A backup model factory may be supplied. If an error is detected in the primary model, then a model obtained from the backup factory will be used. The molecule viewer is currently only used to communicate with the python viewer, in which case component instantiation and connection is handled automatically.

Parameters

o
grad_rms RMS gradient convergence criteria. Defaults to 0.00030.
o
grad_max Max gradient convergence criteria. Defaults to 0.00045.
o
disp_rms RMS displacement convergence criteria. Defaults to 0.00120.
o
disp_max Max displacement convergence criteria. Defaults to 0.00180.
o
coordinate_type Optimization coordinate type. Defaults to symmetrized.
o
cartesian Cartesian coordinates.
o
symmetrized Symmetrized internal coordinates.
o
redundant Redundant internal coordinates.
o
multiple_guess_h Compute new guess Hessian at each call to guess_hessian_solve() (true) or use guess from first iteration only (false). Only meaningful in conjunction with solvers supporting use of dense guess Hessians with limited-memory methods. Defaults to true.
o
use_current_geom If multiple_guess_h is true, either use the current geometry (true) or the geometry at which the earliest correction pair used by the solver was determined (false) when computing the guess Hessian. Defaults to false.

MPQC.IntegralEvaluatorFactory

This is an implementation of the Chemistry.QC.GaussianBasis.IntegralEvaluatorFactory interface.
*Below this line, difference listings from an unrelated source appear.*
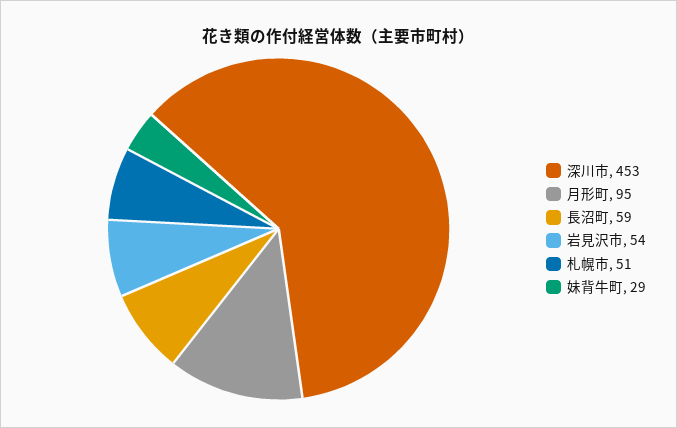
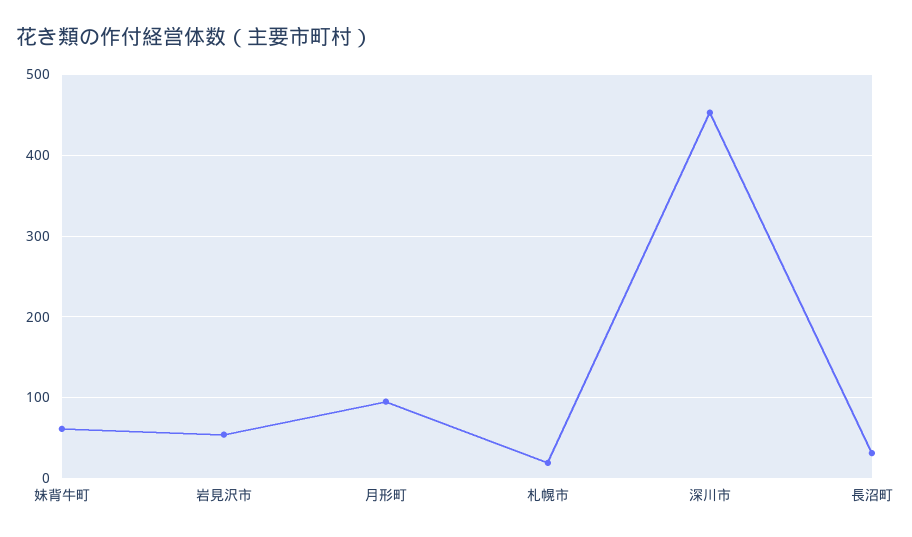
  {
    "深川市": 453,
    "月形町": 95,
-   "長沼町": 59,
+   "長沼町": 30,
    "岩見沢市": 54,
-   "札幌市": 51,
+   "札幌市": 20,
-   "妹背牛町": 29
+   "妹背牛町": 60
  }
This factory produces molecular integral evaluator objects based on the MPQC package. This code is experimental and does not currently support derivative integrals.

Provides Ports

o
Chemistry.QC.GaussianBasis.IntegralEvaluatorFactory IntegralEvaluatorFactory

Parameters

o
package Integral package, either intv3 or cints. Defaults to intv3.
o
integral_buffer Integral buffer type, either opaque or array. The opaque option uses pointers and is therefore higher performance. The array option may be used by components implemented in languages which are not pointer-aware.



 

MPQC License

MPQC is open-source software; you can redistribute it and/or modify it under the terms of the GNU General Public License as published by the Free Software Foundation; either version 2 of the License, or (at your option) any later version.



 

MPQC Warranty

MPQC is distributed in the hope that it will be useful, but WITHOUT ANY WARRANTY; without even the implied warranty of MERCHANTABILITY or FITNESS FOR A PARTICULAR PURPOSE. See the GNU General Public License for more details.